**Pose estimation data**

------------

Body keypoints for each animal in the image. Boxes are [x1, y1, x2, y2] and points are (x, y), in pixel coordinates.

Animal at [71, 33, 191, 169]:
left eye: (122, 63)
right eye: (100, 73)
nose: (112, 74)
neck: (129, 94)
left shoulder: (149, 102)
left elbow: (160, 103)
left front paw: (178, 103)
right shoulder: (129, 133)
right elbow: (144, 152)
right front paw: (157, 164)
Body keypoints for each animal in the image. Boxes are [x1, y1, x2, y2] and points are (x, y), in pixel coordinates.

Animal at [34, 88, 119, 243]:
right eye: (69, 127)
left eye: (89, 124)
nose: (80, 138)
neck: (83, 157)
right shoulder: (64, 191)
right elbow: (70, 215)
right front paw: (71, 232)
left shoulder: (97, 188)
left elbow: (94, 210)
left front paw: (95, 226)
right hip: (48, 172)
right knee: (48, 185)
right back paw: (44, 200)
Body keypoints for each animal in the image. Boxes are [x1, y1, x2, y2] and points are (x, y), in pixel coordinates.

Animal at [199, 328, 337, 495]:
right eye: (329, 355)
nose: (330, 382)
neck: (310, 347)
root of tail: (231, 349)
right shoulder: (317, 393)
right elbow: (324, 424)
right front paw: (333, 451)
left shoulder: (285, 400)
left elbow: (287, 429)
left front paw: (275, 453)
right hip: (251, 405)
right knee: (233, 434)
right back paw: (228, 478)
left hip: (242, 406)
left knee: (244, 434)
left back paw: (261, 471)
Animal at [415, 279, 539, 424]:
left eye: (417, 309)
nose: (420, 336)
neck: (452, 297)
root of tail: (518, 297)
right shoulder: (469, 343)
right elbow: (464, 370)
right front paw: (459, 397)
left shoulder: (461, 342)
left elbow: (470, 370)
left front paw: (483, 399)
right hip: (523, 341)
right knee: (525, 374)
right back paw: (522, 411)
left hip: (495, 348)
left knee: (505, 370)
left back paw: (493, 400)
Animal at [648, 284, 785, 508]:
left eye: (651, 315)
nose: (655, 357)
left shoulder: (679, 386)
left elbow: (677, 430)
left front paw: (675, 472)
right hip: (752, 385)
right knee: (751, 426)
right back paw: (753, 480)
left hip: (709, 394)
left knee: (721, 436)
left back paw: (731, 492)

------------

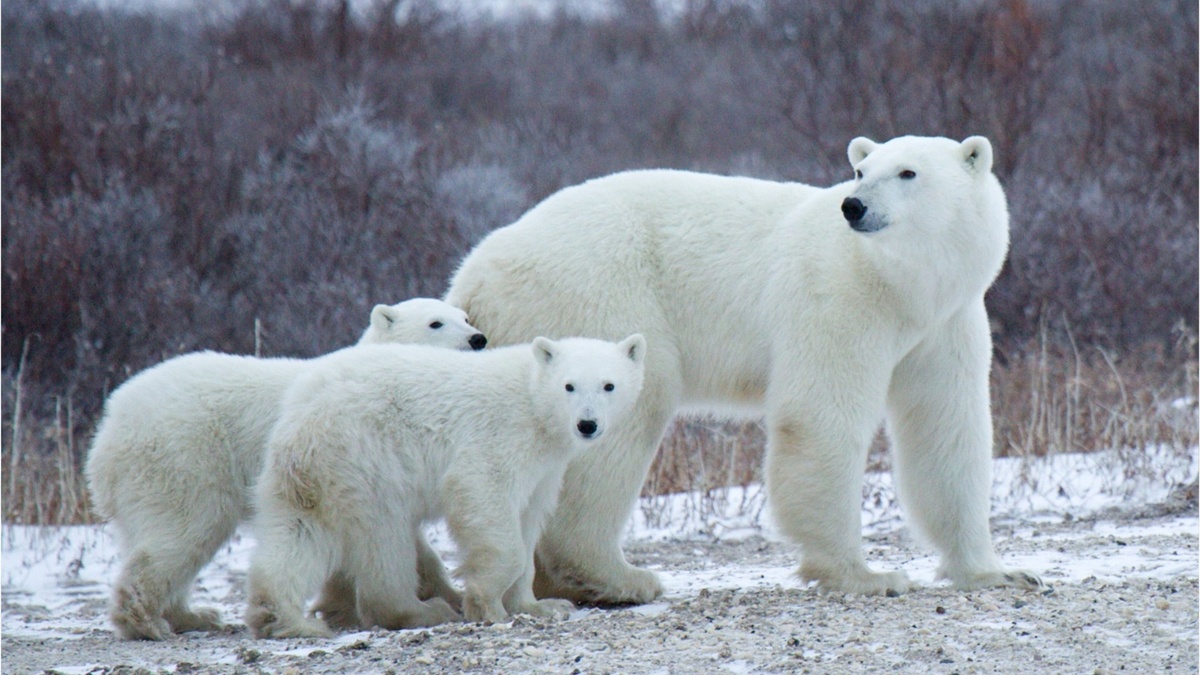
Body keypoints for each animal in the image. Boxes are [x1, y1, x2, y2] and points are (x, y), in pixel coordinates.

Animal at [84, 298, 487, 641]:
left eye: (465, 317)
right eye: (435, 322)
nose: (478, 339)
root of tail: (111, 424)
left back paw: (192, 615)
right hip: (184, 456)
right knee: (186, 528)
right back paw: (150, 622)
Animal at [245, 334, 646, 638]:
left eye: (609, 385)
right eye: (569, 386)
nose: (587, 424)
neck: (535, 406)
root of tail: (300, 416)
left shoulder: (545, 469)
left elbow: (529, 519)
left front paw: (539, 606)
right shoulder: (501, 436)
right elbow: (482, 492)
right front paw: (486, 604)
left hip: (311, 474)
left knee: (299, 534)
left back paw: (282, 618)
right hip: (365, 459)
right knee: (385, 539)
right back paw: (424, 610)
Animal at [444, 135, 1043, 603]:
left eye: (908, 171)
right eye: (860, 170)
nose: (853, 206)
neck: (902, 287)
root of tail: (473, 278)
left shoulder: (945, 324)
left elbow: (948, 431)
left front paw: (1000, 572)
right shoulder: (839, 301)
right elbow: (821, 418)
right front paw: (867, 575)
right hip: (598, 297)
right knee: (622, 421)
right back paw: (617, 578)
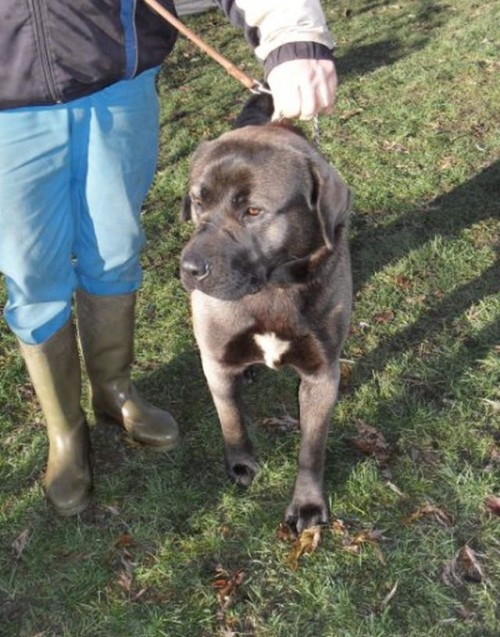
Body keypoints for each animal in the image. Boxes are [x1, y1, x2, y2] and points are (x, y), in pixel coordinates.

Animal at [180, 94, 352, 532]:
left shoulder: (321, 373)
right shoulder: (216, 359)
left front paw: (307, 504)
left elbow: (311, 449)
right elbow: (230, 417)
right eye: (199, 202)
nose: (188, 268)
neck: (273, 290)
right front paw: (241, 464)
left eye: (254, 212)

------------

**ACTION ITEM**
Line count for the string "root": tally the lines of the records above that contain it and give only the result.

**RESULT**
5